How To Place An Oriole Bird Feeder
If you missed the last article in this series on where to place hummingbird feeders, check it out.
Orioles are usually the songbirds that you hear from your window. They are small, lovely birds that come in many species. There are nine species found in the United States.
Orioles are usually identified with their orange plumage. Depending on the sex and species, the color orange will be found across their backs or in spatterings.
They are smaller birds that have a sweet tooth. They love fruits, worms, and nectar.
There are several important steps to attracting Orioles to your bird feeder.
- Place the oriole feeders out in early spring before orioles arrive
- Understand the season and nutritional needs of orioles
- Choose the right feeder
- Hang the oriole feeder in a visible area
- Feed the food orioles crave
- Place near running water
- Locate near oriole friendly trees
- Plant oriole friendly bushes nearby
Each of these steps plays an important role in attracting the hard-to-see oriole bird.

> To do: Summarize the article on placing oriole feeders in two sentences.

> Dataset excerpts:
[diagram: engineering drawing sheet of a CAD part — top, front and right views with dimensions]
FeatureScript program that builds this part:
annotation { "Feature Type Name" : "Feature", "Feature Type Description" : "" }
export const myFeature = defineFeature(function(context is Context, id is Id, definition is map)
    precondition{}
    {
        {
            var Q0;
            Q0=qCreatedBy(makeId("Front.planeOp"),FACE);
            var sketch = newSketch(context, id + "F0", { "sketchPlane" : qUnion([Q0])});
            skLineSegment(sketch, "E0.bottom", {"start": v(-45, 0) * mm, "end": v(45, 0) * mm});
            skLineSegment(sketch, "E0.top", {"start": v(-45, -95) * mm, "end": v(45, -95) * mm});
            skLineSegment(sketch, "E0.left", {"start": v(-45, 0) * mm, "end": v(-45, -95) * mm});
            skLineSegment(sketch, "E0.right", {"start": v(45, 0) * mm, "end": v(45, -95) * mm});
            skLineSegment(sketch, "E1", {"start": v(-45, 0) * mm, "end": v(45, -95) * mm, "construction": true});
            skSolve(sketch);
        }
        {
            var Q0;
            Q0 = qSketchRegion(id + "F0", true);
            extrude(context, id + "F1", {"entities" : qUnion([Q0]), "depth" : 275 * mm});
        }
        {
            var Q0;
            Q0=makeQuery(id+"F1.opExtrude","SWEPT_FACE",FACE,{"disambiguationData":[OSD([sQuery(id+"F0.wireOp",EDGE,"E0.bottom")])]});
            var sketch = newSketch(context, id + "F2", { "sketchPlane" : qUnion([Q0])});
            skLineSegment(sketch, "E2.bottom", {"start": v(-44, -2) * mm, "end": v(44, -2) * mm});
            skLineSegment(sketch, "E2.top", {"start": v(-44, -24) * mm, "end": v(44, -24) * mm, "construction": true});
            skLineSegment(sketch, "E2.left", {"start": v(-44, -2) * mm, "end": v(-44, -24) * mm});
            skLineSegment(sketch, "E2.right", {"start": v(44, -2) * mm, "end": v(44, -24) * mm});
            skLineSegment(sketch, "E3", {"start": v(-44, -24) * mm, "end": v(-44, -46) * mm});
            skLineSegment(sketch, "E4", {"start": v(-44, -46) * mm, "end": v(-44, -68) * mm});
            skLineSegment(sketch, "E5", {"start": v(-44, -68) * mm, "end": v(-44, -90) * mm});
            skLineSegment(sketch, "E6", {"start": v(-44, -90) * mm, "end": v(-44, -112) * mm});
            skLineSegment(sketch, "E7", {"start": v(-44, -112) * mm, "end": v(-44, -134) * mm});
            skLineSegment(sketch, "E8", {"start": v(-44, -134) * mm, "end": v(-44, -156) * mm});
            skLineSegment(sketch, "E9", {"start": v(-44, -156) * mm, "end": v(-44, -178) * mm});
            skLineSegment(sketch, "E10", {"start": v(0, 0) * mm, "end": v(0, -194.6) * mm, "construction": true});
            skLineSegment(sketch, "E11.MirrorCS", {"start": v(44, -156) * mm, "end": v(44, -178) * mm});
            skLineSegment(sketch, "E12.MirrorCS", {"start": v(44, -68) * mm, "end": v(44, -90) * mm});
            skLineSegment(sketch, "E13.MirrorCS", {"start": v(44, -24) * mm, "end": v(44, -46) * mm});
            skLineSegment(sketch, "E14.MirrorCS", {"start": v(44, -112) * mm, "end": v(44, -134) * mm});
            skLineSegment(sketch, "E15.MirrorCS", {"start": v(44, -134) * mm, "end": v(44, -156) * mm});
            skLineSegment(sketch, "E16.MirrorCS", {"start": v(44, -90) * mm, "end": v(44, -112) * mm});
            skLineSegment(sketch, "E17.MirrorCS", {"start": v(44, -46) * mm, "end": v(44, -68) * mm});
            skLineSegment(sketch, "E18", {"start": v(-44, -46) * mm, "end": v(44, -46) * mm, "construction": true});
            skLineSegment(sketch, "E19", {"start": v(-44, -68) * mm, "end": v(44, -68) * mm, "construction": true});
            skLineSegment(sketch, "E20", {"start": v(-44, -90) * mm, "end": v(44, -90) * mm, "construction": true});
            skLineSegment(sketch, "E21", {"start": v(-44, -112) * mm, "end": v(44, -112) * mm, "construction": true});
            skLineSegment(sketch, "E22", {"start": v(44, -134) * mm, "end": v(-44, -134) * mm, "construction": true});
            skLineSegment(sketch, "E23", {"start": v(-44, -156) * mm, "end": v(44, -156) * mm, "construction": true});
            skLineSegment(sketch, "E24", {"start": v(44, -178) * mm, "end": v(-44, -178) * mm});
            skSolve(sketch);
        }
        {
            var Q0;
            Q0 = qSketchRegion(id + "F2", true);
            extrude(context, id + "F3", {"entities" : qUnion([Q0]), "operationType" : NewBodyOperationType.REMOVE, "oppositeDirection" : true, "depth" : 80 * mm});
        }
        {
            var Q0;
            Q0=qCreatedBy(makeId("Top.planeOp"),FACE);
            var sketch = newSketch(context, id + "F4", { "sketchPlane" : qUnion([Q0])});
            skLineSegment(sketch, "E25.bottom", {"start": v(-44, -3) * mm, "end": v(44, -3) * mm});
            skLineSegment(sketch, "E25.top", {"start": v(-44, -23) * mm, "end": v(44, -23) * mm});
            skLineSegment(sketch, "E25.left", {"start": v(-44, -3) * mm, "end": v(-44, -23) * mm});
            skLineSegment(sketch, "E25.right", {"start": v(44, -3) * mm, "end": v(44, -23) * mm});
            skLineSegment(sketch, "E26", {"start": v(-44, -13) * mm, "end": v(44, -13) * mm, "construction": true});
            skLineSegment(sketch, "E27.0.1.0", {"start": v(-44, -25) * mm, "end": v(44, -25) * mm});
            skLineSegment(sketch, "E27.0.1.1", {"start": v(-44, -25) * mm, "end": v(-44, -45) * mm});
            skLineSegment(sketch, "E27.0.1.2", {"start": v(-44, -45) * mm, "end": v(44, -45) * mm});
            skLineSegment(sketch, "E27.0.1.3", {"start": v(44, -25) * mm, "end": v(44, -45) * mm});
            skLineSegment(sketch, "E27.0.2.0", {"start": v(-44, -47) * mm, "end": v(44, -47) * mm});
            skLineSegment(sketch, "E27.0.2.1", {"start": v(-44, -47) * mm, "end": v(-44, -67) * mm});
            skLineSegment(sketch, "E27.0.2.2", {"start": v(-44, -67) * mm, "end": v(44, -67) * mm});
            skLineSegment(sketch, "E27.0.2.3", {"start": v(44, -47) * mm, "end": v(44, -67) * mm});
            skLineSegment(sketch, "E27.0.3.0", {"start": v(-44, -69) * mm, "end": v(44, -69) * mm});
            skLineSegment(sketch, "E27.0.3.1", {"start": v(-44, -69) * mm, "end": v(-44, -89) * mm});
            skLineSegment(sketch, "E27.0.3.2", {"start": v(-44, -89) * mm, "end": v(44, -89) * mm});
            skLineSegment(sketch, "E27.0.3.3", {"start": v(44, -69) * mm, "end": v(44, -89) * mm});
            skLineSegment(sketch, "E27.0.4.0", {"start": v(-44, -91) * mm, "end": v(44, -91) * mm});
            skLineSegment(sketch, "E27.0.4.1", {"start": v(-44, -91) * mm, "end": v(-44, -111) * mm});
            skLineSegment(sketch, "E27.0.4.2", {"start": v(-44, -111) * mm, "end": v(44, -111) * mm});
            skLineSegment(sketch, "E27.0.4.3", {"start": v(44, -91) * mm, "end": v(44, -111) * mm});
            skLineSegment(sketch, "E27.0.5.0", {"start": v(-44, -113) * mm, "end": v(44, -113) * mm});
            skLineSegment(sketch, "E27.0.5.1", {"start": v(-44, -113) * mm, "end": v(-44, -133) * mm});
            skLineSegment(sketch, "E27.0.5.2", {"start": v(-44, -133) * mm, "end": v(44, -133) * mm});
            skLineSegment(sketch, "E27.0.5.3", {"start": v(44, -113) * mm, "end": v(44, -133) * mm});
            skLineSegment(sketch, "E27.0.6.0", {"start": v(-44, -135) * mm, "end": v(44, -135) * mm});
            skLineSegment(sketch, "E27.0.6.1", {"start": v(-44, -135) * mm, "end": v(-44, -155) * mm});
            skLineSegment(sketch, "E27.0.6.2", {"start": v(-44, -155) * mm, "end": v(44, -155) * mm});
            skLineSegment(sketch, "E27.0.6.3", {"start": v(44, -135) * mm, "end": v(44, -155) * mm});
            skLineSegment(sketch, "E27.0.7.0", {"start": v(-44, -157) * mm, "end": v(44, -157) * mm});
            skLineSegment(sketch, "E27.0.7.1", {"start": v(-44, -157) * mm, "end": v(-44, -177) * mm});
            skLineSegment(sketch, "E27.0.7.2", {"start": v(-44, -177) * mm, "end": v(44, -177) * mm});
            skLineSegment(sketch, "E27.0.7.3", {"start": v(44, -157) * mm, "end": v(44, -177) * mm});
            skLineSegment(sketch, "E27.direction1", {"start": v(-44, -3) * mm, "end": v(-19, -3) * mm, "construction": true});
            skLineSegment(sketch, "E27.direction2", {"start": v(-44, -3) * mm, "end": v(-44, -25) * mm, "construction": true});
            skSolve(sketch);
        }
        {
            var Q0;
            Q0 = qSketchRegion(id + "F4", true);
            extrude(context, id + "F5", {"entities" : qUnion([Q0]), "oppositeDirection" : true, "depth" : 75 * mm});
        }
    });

> Answer for this exercise: Orioles are small songbirds, usually identified by their orange plumage, with nine species found in the United States and a liking for fruits, worms, and nectar. Attracting them to a feeder takes several steps: setting feeders out in early spring before the birds arrive, understanding their seasonal and nutritional needs, choosing the right feeder, hanging it in a visible area, offering the food they crave, and placing it near running water, oriole-friendly trees, and oriole-friendly bushes.